Lay out every line of text in the material as a Markdown table with the columns "Row" and "Text," numbering the rows and skipping blank lines. Leave the pictures out.
⁂
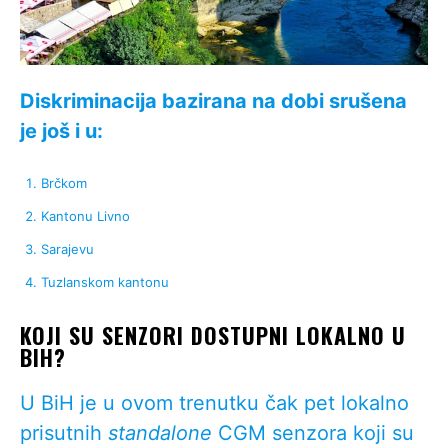
Diskriminacija bazirana na dobi srušena
je još i u:
Brčkom
Kantonu Livno
Sarajevu
Tuzlanskom kantonu
KOJI SU SENZORI DOSTUPNI LOKALNO U
BIH?
U BiH je u ovom trenutku čak pet lokalno
prisutnih
standalone
CGM senzora koji su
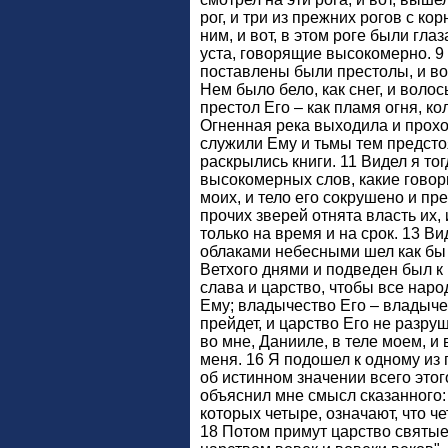
рог, и три из прежних рогов с к
ним, и вот, в этом роге были глаз
уста, говорящие высокомерно. 9 
поставлены были престолы, и во
Нем было бело, как снег, и волос
престол Его – как пламя огня, к
Огненная река выходила и прохо
служили Ему и тьмы тем предстоя
раскрылись книги. 11 Видел я тог
высокомерных слов, какие говори
моих, и тело его сокрушено и пр
прочих зверей отнята власть их,
только на время и на срок. 13 Ви
облаками небесными шел как бы
Ветхого днями и подведен был к 
слава и царство, чтобы все нар
Ему; владычество Его – владыче
прейдет, и царство Его не разру
во мне, Данииле, в теле моем, и
меня. 16 Я подошел к одному из 
об истинном значении всего этого
объяснил мне смысл сказанного: 
которых четыре, означают, что ч
18 Потом примут царство святые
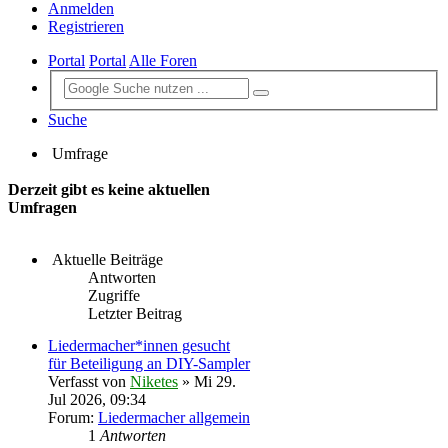
Anmelden
Registrieren
Portal
Portal
Alle Foren
Suche
Umfrage
Derzeit gibt es keine aktuellen
Umfragen
Aktuelle Beiträge
Antworten
Zugriffe
Letzter Beitrag
Liedermacher*innen gesucht
für Beteiligung an DIY-Sampler
Verfasst von
Niketes
» Mi 29.
Jul 2026, 09:34
Forum:
Liedermacher allgemein
1
Antworten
⁂
* Response below:
| Row | Text |
|---|---|
| 1 | Diskriminacija bazirana na dobi srušena |
| 2 | je još i u: |
| 3 | Brčkom |
| 4 | Kantonu Livno |
| 5 | Sarajevu |
| 6 | Tuzlanskom kantonu |
| 7 | KOJI SU SENZORI DOSTUPNI LOKALNO U |
| 8 | BIH? |
| 9 | U BiH je u ovom trenutku čak pet lokalno |
| 10 | prisutnih |
| 11 | standalone |
| 12 | CGM senzora koji su |
| 13 | рог, и три из прежних рогов с к |
| 14 | ним, и вот, в этом роге были глаз |
| 15 | уста, говорящие высокомерно. 9  |
| 16 | поставлены были престолы, и во |
| 17 | Нем было бело, как снег, и волос |
| 18 | престол Его – как пламя огня, к |
| 19 | Огненная река выходила и прохо |
| 20 | служили Ему и тьмы тем предстоя |
| 21 | раскрылись книги. 11 Видел я тог |
| 22 | высокомерных слов, какие говори |
| 23 | моих, и тело его сокрушено и пр |
| 24 | прочих зверей отнята власть их, |
| 25 | только на время и на срок. 13 Ви |
| 26 | облаками небесными шел как бы |
| 27 | Ветхого днями и подведен был к  |
| 28 | слава и царство, чтобы все нар |
| 29 | Ему; владычество Его – владыче |
| 30 | прейдет, и царство Его не разру |
| 31 | во мне, Данииле, в теле моем, и |
| 32 | меня. 16 Я подошел к одному из  |
| 33 | об истинном значении всего этого |
| 34 | объяснил мне смысл сказанного:  |
| 35 | которых четыре, означают, что ч |
| 36 | 18 Потом примут царство святые |
| 37 | Anmelden |
| 38 | Registrieren |
| 39 | Portal |
| 40 | Portal |
| 41 | Alle Foren |
| 42 | Suche |
| 43 | Umfrage |
| 44 | Derzeit gibt es keine aktuellen |
| 45 | Umfragen |
| 46 | Aktuelle Beiträge |
| 47 | Antworten |
| 48 | Zugriffe |
| 49 | Letzter Beitrag |
| 50 | Liedermacher*innen gesucht |
| 51 | für Beteiligung an DIY-Sampler |
| 52 | Verfasst von |
| 53 | Niketes |
| 54 | » Mi 29. |
| 55 | Jul 2026, 09:34 |
| 56 | Forum: |
| 57 | Liedermacher allgemein |
| 58 | 1 |
| 59 | Antworten |